» WORK INSTRUCTION: For this exercise, repeat each entry exactly as written.

-.-.-

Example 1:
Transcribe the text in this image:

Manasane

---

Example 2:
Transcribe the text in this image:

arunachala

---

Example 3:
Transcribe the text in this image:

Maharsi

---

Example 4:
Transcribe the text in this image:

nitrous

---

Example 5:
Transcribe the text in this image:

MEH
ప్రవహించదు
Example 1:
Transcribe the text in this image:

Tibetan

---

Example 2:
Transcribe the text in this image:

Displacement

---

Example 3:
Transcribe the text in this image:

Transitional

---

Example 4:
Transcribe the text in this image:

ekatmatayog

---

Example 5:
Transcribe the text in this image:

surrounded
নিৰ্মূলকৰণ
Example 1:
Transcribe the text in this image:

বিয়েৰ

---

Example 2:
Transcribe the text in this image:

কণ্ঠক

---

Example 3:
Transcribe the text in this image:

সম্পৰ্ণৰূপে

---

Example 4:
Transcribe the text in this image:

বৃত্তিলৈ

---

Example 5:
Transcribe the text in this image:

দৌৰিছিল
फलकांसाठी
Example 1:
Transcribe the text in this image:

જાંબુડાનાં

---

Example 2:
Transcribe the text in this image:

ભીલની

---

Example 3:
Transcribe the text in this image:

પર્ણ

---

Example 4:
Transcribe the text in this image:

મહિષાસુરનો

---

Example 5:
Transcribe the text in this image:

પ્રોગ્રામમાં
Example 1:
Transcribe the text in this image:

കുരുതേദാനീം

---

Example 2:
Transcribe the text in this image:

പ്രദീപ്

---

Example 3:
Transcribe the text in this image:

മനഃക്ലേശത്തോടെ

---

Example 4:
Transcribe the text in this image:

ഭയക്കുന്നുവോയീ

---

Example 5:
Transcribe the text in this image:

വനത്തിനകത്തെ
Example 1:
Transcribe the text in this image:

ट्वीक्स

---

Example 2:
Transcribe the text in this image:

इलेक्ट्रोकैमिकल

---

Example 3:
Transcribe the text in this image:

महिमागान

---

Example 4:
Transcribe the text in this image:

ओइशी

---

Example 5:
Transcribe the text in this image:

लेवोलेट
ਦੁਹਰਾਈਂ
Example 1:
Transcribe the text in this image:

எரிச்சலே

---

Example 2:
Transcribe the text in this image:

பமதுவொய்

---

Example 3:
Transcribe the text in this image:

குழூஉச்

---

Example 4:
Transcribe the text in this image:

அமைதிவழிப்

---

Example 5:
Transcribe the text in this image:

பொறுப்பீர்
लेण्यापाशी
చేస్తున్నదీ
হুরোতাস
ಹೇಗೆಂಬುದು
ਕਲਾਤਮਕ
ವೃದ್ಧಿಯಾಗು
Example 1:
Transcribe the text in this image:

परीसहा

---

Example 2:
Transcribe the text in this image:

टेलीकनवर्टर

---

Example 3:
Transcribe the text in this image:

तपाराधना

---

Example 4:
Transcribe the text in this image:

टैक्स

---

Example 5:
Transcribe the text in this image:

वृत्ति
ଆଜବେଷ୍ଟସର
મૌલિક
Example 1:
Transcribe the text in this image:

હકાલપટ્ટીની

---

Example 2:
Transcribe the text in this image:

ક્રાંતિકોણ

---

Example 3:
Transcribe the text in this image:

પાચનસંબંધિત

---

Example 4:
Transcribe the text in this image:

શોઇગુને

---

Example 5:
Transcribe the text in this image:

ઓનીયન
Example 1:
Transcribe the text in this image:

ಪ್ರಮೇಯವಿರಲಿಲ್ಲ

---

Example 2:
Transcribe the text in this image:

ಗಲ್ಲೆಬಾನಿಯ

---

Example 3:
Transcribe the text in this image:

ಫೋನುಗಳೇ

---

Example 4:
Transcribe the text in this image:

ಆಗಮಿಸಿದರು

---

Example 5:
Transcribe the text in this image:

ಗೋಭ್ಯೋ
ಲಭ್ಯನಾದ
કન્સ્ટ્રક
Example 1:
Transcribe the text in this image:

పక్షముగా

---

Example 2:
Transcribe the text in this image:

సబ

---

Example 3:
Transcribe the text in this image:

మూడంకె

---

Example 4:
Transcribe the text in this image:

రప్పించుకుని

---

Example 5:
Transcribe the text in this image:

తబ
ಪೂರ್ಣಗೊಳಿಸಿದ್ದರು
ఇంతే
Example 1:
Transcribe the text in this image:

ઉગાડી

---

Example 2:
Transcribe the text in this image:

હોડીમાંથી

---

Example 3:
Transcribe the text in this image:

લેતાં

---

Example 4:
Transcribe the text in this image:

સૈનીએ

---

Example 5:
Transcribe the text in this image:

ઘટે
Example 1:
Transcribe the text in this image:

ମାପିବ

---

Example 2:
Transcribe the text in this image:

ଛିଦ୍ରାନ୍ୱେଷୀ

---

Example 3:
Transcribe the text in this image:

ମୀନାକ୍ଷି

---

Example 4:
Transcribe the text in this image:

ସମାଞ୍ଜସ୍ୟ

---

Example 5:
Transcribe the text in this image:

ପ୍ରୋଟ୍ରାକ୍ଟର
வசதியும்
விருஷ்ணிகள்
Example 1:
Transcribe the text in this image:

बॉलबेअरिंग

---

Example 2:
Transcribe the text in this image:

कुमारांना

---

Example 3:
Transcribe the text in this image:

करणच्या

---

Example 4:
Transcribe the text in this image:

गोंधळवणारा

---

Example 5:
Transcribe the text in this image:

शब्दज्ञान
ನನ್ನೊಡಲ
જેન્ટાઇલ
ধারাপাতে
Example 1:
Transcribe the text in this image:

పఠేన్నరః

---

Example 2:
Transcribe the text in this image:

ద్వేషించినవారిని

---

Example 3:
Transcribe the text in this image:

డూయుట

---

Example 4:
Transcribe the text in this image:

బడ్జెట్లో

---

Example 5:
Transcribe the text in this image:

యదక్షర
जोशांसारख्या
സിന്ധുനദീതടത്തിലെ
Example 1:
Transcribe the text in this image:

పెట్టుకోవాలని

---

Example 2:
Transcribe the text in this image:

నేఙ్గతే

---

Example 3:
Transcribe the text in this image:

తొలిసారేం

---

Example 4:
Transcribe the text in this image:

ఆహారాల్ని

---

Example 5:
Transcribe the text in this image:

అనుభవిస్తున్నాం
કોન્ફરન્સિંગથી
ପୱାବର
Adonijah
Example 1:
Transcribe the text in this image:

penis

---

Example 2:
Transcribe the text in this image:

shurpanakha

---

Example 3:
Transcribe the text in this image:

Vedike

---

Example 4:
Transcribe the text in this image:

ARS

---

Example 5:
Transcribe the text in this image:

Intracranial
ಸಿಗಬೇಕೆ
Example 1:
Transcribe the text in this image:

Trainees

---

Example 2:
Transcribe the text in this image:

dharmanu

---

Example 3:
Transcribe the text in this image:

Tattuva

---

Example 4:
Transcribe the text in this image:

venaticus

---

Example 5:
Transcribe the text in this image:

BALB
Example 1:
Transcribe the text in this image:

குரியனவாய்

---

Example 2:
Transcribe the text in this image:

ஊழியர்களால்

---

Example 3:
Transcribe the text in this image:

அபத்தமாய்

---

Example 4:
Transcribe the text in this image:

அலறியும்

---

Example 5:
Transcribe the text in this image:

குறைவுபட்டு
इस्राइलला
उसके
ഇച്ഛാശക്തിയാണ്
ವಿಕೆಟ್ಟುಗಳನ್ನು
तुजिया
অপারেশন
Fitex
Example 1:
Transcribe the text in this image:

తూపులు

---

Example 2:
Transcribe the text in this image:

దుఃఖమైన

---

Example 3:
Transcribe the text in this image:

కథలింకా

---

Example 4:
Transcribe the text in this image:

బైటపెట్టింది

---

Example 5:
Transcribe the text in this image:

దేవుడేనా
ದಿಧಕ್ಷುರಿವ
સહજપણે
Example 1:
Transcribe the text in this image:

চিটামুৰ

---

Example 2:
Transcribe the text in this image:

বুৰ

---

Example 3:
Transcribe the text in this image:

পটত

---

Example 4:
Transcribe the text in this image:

-.-.-

» SOLUTION BELOW:
Example 1:
Transcribe the text in this image:

Manasane

---

Example 2:
Transcribe the text in this image:

arunachala

---

Example 3:
Transcribe the text in this image:

Maharsi

---

Example 4:
Transcribe the text in this image:

nitrous

---

Example 5:
Transcribe the text in this image:

MEH
ప్రవహించదు
Example 1:
Transcribe the text in this image:

Tibetan

---

Example 2:
Transcribe the text in this image:

Displacement

---

Example 3:
Transcribe the text in this image:

Transitional

---

Example 4:
Transcribe the text in this image:

ekatmatayog

---

Example 5:
Transcribe the text in this image:

surrounded
নিৰ্মূলকৰণ
Example 1:
Transcribe the text in this image:

বিয়েৰ

---

Example 2:
Transcribe the text in this image:

কণ্ঠক

---

Example 3:
Transcribe the text in this image:

সম্পৰ্ণৰূপে

---

Example 4:
Transcribe the text in this image:

বৃত্তিলৈ

---

Example 5:
Transcribe the text in this image:

দৌৰিছিল
फलकांसाठी
Example 1:
Transcribe the text in this image:

જાંબુડાનાં

---

Example 2:
Transcribe the text in this image:

ભીલની

---

Example 3:
Transcribe the text in this image:

પર્ણ

---

Example 4:
Transcribe the text in this image:

મહિષાસુરનો

---

Example 5:
Transcribe the text in this image:

પ્રોગ્રામમાં
Example 1:
Transcribe the text in this image:

കുരുതേദാനീം

---

Example 2:
Transcribe the text in this image:

പ്രദീപ്

---

Example 3:
Transcribe the text in this image:

മനഃക്ലേശത്തോടെ

---

Example 4:
Transcribe the text in this image:

ഭയക്കുന്നുവോയീ

---

Example 5:
Transcribe the text in this image:

വനത്തിനകത്തെ
Example 1:
Transcribe the text in this image:

ट्वीक्स

---

Example 2:
Transcribe the text in this image:

इलेक्ट्रोकैमिकल

---

Example 3:
Transcribe the text in this image:

महिमागान

---

Example 4:
Transcribe the text in this image:

ओइशी

---

Example 5:
Transcribe the text in this image:

लेवोलेट
ਦੁਹਰਾਈਂ
Example 1:
Transcribe the text in this image:

எரிச்சலே

---

Example 2:
Transcribe the text in this image:

பமதுவொய்

---

Example 3:
Transcribe the text in this image:

குழூஉச்

---

Example 4:
Transcribe the text in this image:

அமைதிவழிப்

---

Example 5:
Transcribe the text in this image:

பொறுப்பீர்
लेण्यापाशी
చేస్తున్నదీ
হুরোতাস
ಹೇಗೆಂಬುದು
ਕਲਾਤਮਕ
ವೃದ್ಧಿಯಾಗು
Example 1:
Transcribe the text in this image:

परीसहा

---

Example 2:
Transcribe the text in this image:

टेलीकनवर्टर

---

Example 3:
Transcribe the text in this image:

तपाराधना

---

Example 4:
Transcribe the text in this image:

टैक्स

---

Example 5:
Transcribe the text in this image:

वृत्ति
ଆଜବେଷ୍ଟସର
મૌલિક
Example 1:
Transcribe the text in this image:

હકાલપટ્ટીની

---

Example 2:
Transcribe the text in this image:

ક્રાંતિકોણ

---

Example 3:
Transcribe the text in this image:

પાચનસંબંધિત

---

Example 4:
Transcribe the text in this image:

શોઇગુને

---

Example 5:
Transcribe the text in this image:

ઓનીયન
Example 1:
Transcribe the text in this image:

ಪ್ರಮೇಯವಿರಲಿಲ್ಲ

---

Example 2:
Transcribe the text in this image:

ಗಲ್ಲೆಬಾನಿಯ

---

Example 3:
Transcribe the text in this image:

ಫೋನುಗಳೇ

---

Example 4:
Transcribe the text in this image:

ಆಗಮಿಸಿದರು

---

Example 5:
Transcribe the text in this image:

ಗೋಭ್ಯೋ
ಲಭ್ಯನಾದ
કન્સ્ટ્રક
Example 1:
Transcribe the text in this image:

పక్షముగా

---

Example 2:
Transcribe the text in this image:

సబ

---

Example 3:
Transcribe the text in this image:

మూడంకె

---

Example 4:
Transcribe the text in this image:

రప్పించుకుని

---

Example 5:
Transcribe the text in this image:

తబ
ಪೂರ್ಣಗೊಳಿಸಿದ್ದರು
ఇంతే
Example 1:
Transcribe the text in this image:

ઉગાડી

---

Example 2:
Transcribe the text in this image:

હોડીમાંથી

---

Example 3:
Transcribe the text in this image:

લેતાં

---

Example 4:
Transcribe the text in this image:

સૈનીએ

---

Example 5:
Transcribe the text in this image:

ઘટે
Example 1:
Transcribe the text in this image:

ମାପିବ

---

Example 2:
Transcribe the text in this image:

ଛିଦ୍ରାନ୍ୱେଷୀ

---

Example 3:
Transcribe the text in this image:

ମୀନାକ୍ଷି

---

Example 4:
Transcribe the text in this image:

ସମାଞ୍ଜସ୍ୟ

---

Example 5:
Transcribe the text in this image:

ପ୍ରୋଟ୍ରାକ୍ଟର
வசதியும்
விருஷ்ணிகள்
Example 1:
Transcribe the text in this image:

बॉलबेअरिंग

---

Example 2:
Transcribe the text in this image:

कुमारांना

---

Example 3:
Transcribe the text in this image:

करणच्या

---

Example 4:
Transcribe the text in this image:

गोंधळवणारा

---

Example 5:
Transcribe the text in this image:

शब्दज्ञान
ನನ್ನೊಡಲ
જેન્ટાઇલ
ধারাপাতে
Example 1:
Transcribe the text in this image:

పఠేన్నరః

---

Example 2:
Transcribe the text in this image:

ద్వేషించినవారిని

---

Example 3:
Transcribe the text in this image:

డూయుట

---

Example 4:
Transcribe the text in this image:

బడ్జెట్లో

---

Example 5:
Transcribe the text in this image:

యదక్షర
जोशांसारख्या
സിന്ധുനദീതടത്തിലെ
Example 1:
Transcribe the text in this image:

పెట్టుకోవాలని

---

Example 2:
Transcribe the text in this image:

నేఙ్గతే

---

Example 3:
Transcribe the text in this image:

తొలిసారేం

---

Example 4:
Transcribe the text in this image:

ఆహారాల్ని

---

Example 5:
Transcribe the text in this image:

అనుభవిస్తున్నాం
કોન્ફરન્સિંગથી
ପୱାବର
Adonijah
Example 1:
Transcribe the text in this image:

penis

---

Example 2:
Transcribe the text in this image:

shurpanakha

---

Example 3:
Transcribe the text in this image:

Vedike

---

Example 4:
Transcribe the text in this image:

ARS

---

Example 5:
Transcribe the text in this image:

Intracranial
ಸಿಗಬೇಕೆ
Example 1:
Transcribe the text in this image:

Trainees

---

Example 2:
Transcribe the text in this image:

dharmanu

---

Example 3:
Transcribe the text in this image:

Tattuva

---

Example 4:
Transcribe the text in this image:

venaticus

---

Example 5:
Transcribe the text in this image:

BALB
Example 1:
Transcribe the text in this image:

குரியனவாய்

---

Example 2:
Transcribe the text in this image:

ஊழியர்களால்

---

Example 3:
Transcribe the text in this image:

அபத்தமாய்

---

Example 4:
Transcribe the text in this image:

அலறியும்

---

Example 5:
Transcribe the text in this image:

குறைவுபட்டு
इस्राइलला
उसके
ഇച്ഛാശക്തിയാണ്
ವಿಕೆಟ್ಟುಗಳನ್ನು
तुजिया
অপারেশন
Fitex
Example 1:
Transcribe the text in this image:

తూపులు

---

Example 2:
Transcribe the text in this image:

దుఃఖమైన

---

Example 3:
Transcribe the text in this image:

కథలింకా

---

Example 4:
Transcribe the text in this image:

బైటపెట్టింది

---

Example 5:
Transcribe the text in this image:

దేవుడేనా
ದಿಧಕ್ಷುರಿವ
સહજપણે
Example 1:
Transcribe the text in this image:

চিটামুৰ

---

Example 2:
Transcribe the text in this image:

বুৰ

---

Example 3:
Transcribe the text in this image:

পটত

---

Example 4:
Transcribe the text in this image:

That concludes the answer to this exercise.